Ces mots annoncent de grands bouleversements dans le système de santé alors que la population demande de la stabilité pour traverser la pandémie, selon le chef de l’opposition officielle.

«Le premier ministre parle d’éliminer la duplication dans les soins de santé. Eh bien, les urgences de Caraquet, Grand-Sault, Perth-Andover, Sackville, Sussex, et Sainte-Anne-de-Kent sont-elles de la duplication?», a demandé Roger Melanson en faisant allusion à la réforme avortée des hôpitaux ruraux.

«Les services d’oncologie que nous avons à Moncton et à Saint-Jean sont-ils des dédoublements? Les services de laboratoire des différents hôpitaux sont-ils de la duplication?»

M. Melanson craint que les consultations publiques sur le système de santé promises en mars et qui n’ont toujours pas eu lieu servent surtout d’excuses pour permettre au gouvernement de faire des compressions.

Le premier ministre Higgs s’est défendu d’avoir un plan pour réduire les services en santé, accusant du même coup les libéraux de ne proposer rien d’autre que le statu quo.

«Comment pouvons-nous sauver nos soins de santé? Comment pouvons-nous garantir que nous disposons des meilleurs soins de santé? À quel point pourrions-nous faire mieux si nous étions prêts à examiner l’ensemble du système? C’est ça le plan.»

Blaine Higgs a cité la centralisation des chirurgies de remplacement de la hanche et du genou à l’hôpital Saint-Joseph de Saint-Jean comme un exemple dont le gouvernement aimerait s’inspirer pour réduire les temps d’attente partout dans la province.

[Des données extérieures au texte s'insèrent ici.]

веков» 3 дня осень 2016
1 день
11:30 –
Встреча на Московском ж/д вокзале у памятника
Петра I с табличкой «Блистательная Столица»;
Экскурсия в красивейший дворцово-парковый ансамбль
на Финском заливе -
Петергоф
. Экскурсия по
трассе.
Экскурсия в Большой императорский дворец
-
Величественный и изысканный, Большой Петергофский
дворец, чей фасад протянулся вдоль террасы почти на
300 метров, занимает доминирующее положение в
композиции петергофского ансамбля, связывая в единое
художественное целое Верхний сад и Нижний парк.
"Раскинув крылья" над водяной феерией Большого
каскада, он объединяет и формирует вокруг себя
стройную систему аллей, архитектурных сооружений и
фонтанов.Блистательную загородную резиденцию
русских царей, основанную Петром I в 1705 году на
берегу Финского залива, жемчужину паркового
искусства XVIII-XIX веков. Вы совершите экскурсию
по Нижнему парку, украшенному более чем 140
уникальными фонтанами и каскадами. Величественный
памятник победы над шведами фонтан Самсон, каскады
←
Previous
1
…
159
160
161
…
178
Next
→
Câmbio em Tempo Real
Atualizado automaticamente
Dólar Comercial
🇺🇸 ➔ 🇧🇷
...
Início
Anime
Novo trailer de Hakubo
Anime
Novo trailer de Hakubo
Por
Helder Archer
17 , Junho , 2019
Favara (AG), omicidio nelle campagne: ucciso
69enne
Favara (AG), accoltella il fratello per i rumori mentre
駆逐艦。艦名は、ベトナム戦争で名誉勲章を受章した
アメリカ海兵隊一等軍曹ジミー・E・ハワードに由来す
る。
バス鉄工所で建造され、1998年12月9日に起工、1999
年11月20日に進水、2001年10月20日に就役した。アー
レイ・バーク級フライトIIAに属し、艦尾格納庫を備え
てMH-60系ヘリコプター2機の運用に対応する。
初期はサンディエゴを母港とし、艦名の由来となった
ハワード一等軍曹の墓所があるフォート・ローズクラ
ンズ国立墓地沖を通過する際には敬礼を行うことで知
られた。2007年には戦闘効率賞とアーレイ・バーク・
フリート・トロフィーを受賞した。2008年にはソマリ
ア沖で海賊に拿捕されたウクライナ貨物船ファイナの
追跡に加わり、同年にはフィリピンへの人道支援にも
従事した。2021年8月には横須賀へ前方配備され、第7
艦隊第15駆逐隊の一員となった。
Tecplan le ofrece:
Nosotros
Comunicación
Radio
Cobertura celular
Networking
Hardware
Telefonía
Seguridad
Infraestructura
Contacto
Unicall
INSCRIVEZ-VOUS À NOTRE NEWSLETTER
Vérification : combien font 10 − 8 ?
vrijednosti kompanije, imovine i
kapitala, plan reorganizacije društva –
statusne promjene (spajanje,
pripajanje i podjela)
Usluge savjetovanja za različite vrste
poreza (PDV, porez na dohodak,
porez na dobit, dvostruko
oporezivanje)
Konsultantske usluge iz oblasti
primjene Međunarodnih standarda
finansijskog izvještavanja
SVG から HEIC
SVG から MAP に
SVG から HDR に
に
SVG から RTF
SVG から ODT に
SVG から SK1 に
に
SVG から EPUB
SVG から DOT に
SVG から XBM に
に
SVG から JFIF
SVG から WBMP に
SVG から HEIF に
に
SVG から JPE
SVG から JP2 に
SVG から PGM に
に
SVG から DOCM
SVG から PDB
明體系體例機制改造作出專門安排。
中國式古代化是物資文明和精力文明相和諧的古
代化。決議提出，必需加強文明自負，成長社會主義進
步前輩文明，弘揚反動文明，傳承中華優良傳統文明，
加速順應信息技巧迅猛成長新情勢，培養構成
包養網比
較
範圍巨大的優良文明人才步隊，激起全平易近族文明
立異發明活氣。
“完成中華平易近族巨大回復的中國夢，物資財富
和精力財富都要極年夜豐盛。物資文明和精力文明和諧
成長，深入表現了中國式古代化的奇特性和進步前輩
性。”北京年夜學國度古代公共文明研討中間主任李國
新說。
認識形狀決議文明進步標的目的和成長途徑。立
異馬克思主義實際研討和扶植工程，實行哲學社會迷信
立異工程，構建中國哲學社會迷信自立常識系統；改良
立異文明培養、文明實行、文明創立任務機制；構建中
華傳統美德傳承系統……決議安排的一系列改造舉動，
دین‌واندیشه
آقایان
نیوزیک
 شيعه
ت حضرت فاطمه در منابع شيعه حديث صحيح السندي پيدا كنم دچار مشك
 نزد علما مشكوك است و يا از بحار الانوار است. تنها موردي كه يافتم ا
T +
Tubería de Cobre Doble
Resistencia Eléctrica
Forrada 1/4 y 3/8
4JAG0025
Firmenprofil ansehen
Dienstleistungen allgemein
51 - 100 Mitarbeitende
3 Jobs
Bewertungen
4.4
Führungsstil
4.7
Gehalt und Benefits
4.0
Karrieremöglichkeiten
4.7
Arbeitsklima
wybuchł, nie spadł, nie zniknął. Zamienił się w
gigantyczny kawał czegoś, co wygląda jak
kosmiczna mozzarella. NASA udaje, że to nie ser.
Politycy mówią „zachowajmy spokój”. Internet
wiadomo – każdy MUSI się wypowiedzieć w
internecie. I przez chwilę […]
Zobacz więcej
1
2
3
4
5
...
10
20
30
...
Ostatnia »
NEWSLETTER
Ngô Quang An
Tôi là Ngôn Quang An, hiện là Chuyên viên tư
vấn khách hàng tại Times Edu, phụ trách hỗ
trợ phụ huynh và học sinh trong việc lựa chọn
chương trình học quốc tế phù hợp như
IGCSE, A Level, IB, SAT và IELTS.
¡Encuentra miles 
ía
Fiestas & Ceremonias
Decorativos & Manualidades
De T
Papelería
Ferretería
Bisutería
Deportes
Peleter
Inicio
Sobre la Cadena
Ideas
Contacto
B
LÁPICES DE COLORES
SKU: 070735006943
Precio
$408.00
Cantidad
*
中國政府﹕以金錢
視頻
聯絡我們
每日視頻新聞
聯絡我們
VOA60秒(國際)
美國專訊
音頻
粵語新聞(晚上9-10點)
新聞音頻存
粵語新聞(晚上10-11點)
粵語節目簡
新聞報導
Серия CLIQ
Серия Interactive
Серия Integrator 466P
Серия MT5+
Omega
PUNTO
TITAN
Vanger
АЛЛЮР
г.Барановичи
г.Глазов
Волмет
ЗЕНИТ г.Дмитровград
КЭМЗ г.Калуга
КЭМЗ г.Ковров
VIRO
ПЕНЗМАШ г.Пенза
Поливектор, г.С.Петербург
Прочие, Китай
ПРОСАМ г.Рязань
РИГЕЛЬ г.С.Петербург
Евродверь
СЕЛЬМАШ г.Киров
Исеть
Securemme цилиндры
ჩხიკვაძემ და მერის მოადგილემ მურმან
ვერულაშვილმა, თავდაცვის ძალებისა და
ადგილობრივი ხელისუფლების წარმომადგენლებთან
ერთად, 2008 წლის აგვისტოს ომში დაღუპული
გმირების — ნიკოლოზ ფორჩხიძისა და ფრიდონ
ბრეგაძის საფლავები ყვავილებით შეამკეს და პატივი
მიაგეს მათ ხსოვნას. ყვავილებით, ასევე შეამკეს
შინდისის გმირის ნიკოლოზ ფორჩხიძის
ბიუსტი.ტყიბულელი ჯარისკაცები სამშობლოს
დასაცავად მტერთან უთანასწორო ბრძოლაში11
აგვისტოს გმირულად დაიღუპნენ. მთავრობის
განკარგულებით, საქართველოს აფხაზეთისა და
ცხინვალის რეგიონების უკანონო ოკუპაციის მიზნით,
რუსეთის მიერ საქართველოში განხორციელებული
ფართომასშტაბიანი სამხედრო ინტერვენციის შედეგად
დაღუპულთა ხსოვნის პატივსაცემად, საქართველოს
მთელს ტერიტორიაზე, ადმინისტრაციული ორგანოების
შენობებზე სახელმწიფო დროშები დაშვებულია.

«Je connais des gens qui ont été à un rendez-vous (médical) à Bathurst parce qu’ils ne pouvaient pas avoir de rendez-vous à Saint-Jean. Ils étaient contents d’avoir été vus (par un médecin) au lieu d’attendre pendant six mois ou un an», a-t-il raconté.

«Si nous pouvons offrir le service et que les citoyens n’ont pas à attendre… Nous avons un excellent système d’autoroute dans la province. On devrait l’utiliser pour que les services puissent être offerts de n’importe où.»

En ce qui concerne l’élimination de la «duplication» en santé, le premier ministre a précisé que cela ne signifie pas qu’il songe à fusionner les deux réseaux de la santé en une seule entité comme le demande notamment l’Alliance des gens.

«Non, ça ne veut pas nécessairement dire ça du tout. Ça veut dire que nous devons trouver des façons de travailler ensemble», a-t-il dit.

Selon lui, les hôpitaux ne devraient pas tous offrir les mêmes services, mais plutôt se complémenter entre eux.

La ministre de la Santé, Dorothy Shephard, a indiqué durant la période de questions que les consultations sur l’avenir du système de santé auront lieu durant la première moitié de l’année prochaine.

«J’ai pris l’engagement envers chaque professionnel de la santé et chaque prestataire de soins de santé que nous allons avoir une consultation. Je suis sérieuse. Nous sommes en train de la préparer, et nous avons fixé un calendrier pour qu’elle se déroule dans un délai de six mois», a-t-elle dit.

Mme Shephard a promis que les communautés seront «au coeur» des consultations afin de permettre au gouvernement de comprendre «leurs besoins» et «leurs craintes» en matière de santé.

La ministre n’a cependant pas précisé le format des consultations et qui sera invité à y participer. On ne sait pas non plus si un rapport et des recommandations seront rendus publics par la suite.